Evidently the impetuous little lady and the despised Rahas, whatever their relation to each other might be, had been expressing a mutual difference of opinion. The Englishman watched with equal measure of admiration and astonishment the rise of the sudden wave of passion which seemed almost incredibly strong for such a small creature to sustain. She was struck in the midst of her anger by the expression of his face.

“What are you laughing at?”

“I did not mean to laugh. I was wondering to see you so angry.”

The girl smiled, quite restored to good humour.

“Ah, yes, they used to say that when I was at school. English girls”—with a flash of contempt—“can’t be angry or sorry or happy or anything; they can only eat and drink and sleep and wrangle and giggle.”

“You are not English then?”

“I English! You did not think I was English the other night?”

“No.”

“What did you think I was?”

“A little fairy princess.”

“But when my sleeve caught fire, and you took me in your arms and put it out; you did not think I was a fairy then?”

“No,” said Lauriston, stupefied by the daring of her childish coquetry.

“Well, what did you think I was then?”

“A poor little creature in danger through my blundering.”

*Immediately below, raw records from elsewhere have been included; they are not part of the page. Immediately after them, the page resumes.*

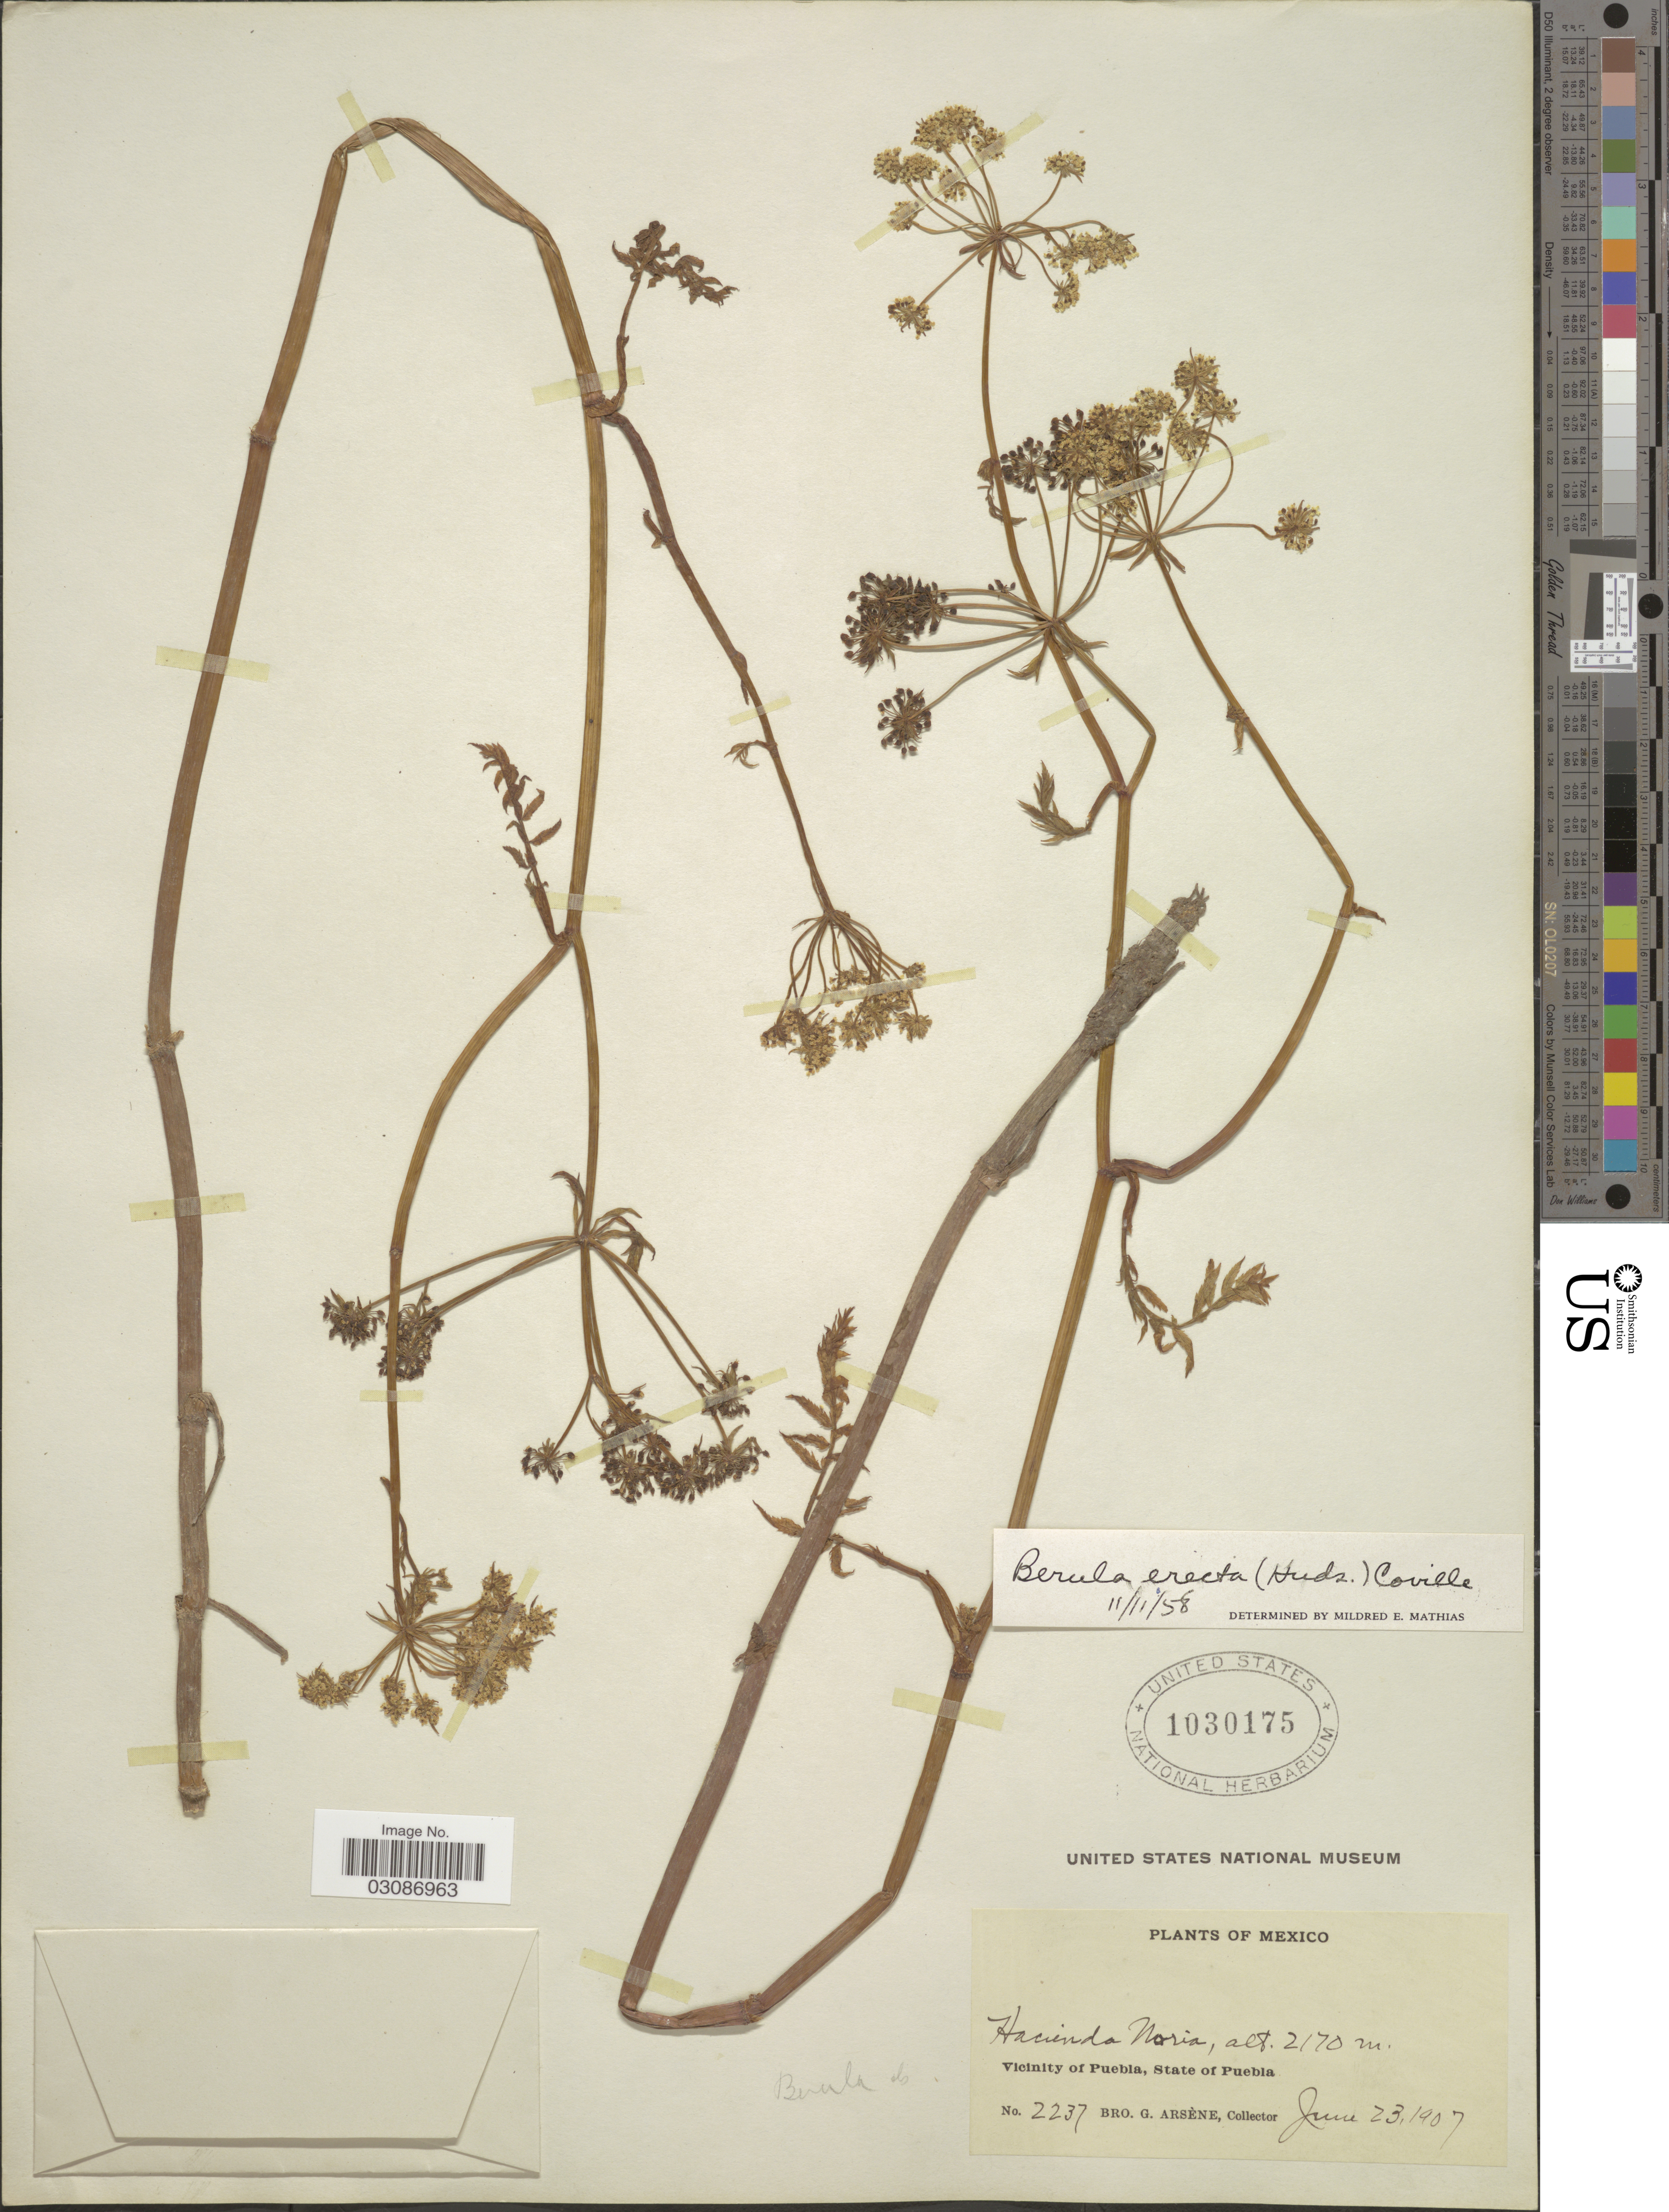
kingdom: Plantae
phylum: Tracheophyta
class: Magnoliopsida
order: Apiales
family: Apiaceae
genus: Berula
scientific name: Berula erecta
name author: (Huds.) Coville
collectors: Bro. G. Arsène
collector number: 2237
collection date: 1907-06-23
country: Mexico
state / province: Puebla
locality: Hacienda Noria. Vicinity of Puebla.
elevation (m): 2170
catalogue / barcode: US 1030175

“And what did you think of me when I said: ‘Away; leave my presence?’ ” asked she, imitating the stately tone and attitude she had used.

“I thought you a very dignified young lady.”

“You did not think me unkind?” with anxiety.

“Certainly not.”

“Oh!” A pause. “I am very glad you did not think me unkind.”

She looked down for a few moments, and played with the tiny bow at the top of her injured arm’s silken sling. “You see,” she went on earnestly, “when Rahas came up stairs he said you had flung him on one side, and I said you were perfectly right, and he was then very disagreeable. And Mrs. Ellis, my governess, came in, and they both said they did not believe what you said, and you would never dare to show your face here again. And I said”—the girl drew herself up like a queen as she repeated her own words—“ ‘Do you think that I, the daughter of an English gentleman, do not know the signs by which to tell an English gentleman?’ He will come back to ask my pardon for the accident, to learn if it was serious. That is what I said,” she continued, dropping her majestic manner, “and so I have watched for you; oh, how I have watched for you! You see, I was anxious, for my credit’s sake, that you should not long delay.” The last words were uttered in a demure tone, an afterthought evidently.

“I have been very busy,” murmured Lauriston, trying guiltily to look like a Cabinet minister on the eve of a dissolution. “I really couldn’t get away before.”

“Of course not, or you would have come,” said she simply. “And I suppose you did not like to come in because you did not know my people. But you will come up stairs now and know my governess, and she will see that all I have said about you is true. Please follow me. I forgot that it was discourteous to keep you waiting here.”

She was like a child playing a dozen different parts in half an hour. Now, with the manner of a chamberlain, she led the way up stairs and ushered Lauriston into the smaller sitting-room into which on the night of his unexpected visit he had only peeped.